Support costs and support are obligations that survive bankruptcy. Support is a hot issue in family law and this is unlikely to change in the near future. Occasionally parties who are ordered to pay support (“payors”) will declare, or be petitioned into, bankruptcy either in an effort to avoid paying the support, or because of other debts. Bankruptcy legislation protects the support obligation. Therefore, the payor is still obligated to pay support to the party receiving support (the “recipient”) even though they have declared bankruptcy. However, were you aware that a costs award may also be protected from bankruptcy?

The typical situation goes something like this:

  • One party commences an application, where at least one of the issues is support, either child or spousal.
  • The application proceeds to either a motion or trial in which the recipient is awarded support and costs are awarded against the payor.
  • Until those costs are paid, the payor cannot commence or continue the application before the court. The payor declares bankruptcy and lists the costs award as a liability.
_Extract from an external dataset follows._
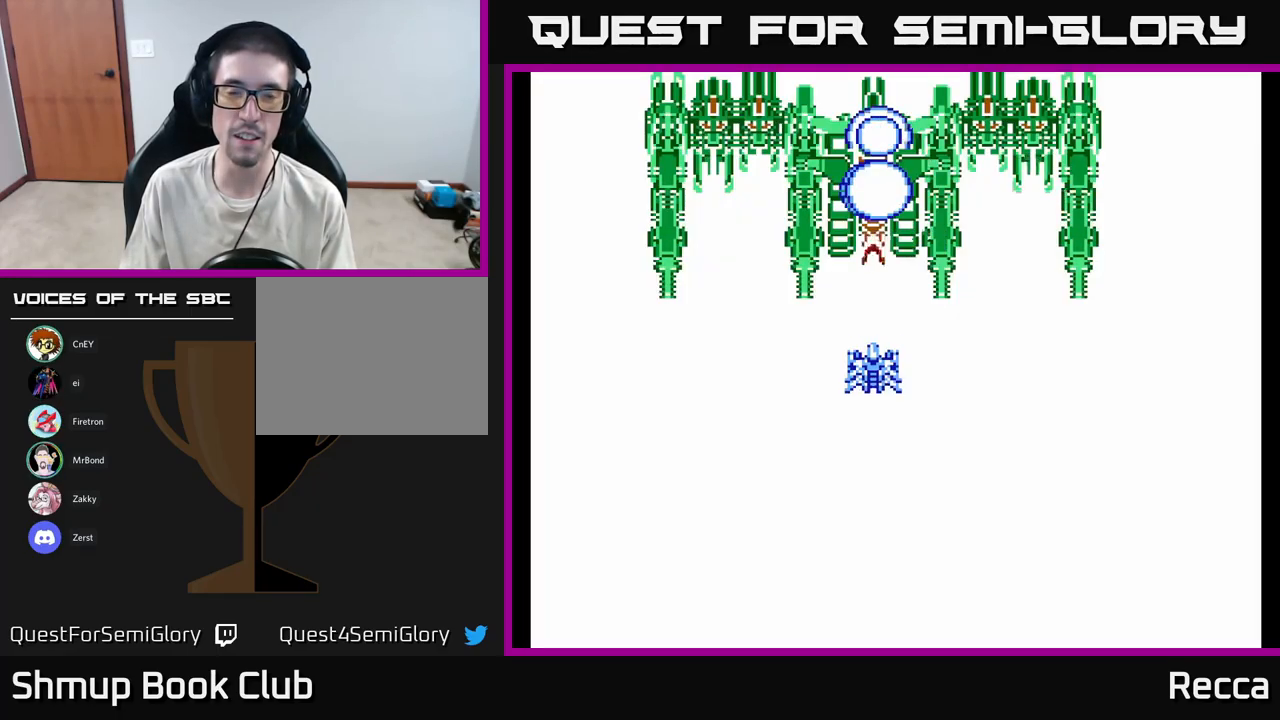
{"buttons": [], "events": [[250, "X", "up"], [300, "DPAD_DOWN", "up"]]}
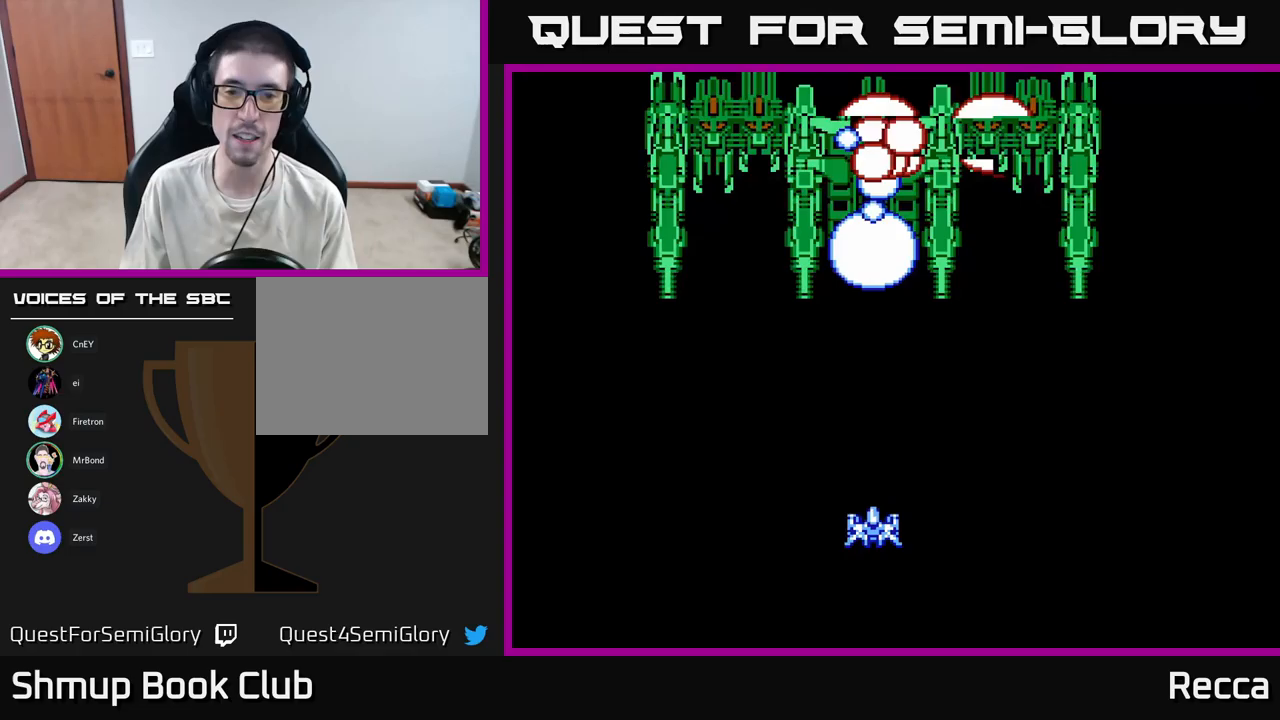
{"buttons": [], "events": []}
However, the whole of this debt is not extinguished by bankruptcy. Legal costs are protected in the bankruptcy if the underlying claim which led to the costs order is protected.

In other words, support costs are treated the same as the support payment itself. As a result, these costs are neither stayed by the bankruptcy nor released by the bankrupt’s discharge from bankruptcy. However, if the costs are related to custody , or other claims, they are discharged.

The problems arise because family litigation is rarely about one issue. Most of the time the parties are fighting over custody, support, property issues so on and so forth. The recipient has to provide some proof (or evidence) that the costs, or some portion of them, are related to getting or keeping support. If they provide such proof, the debt is protected from bankruptcy and the debt is still owed to recipient spouse. Without this proof, the bankruptcy court will discharge the entire costs award and the recipient will be left with no recourse.

Even worse in some circumstances, the payor can, once again, continue the action or commence an application to vary support.

The type of evidence accepted by the bankruptcy court varies and should be obtained in consultation with legal counsel. The type of evidence that has been accepted includes items such as a letter clarifying the award by the trial judge, an affidavit from the recipient’s lawyer or even affidavit evidence from the recipient.

Sometimes the family law trial judge will find that 100% of the costs relate to support regardless of the mixed nature of the claims. In one case the judge found that that if the payor had acknowledged and accepted his support obligations, there would have been no trial. Therefore, the judge found that all costs awarded at trial were related to support. Therefore these costs were protected from the payor’s bankruptcy and the recipient was entitled to that money.

If possible, in an award of costs on a mixed claim, the recipient should request that the trial judge determine the breakdown of the costs by the trial judge, especially if they suspect that the payor may, willingly or otherwise, face bankruptcy.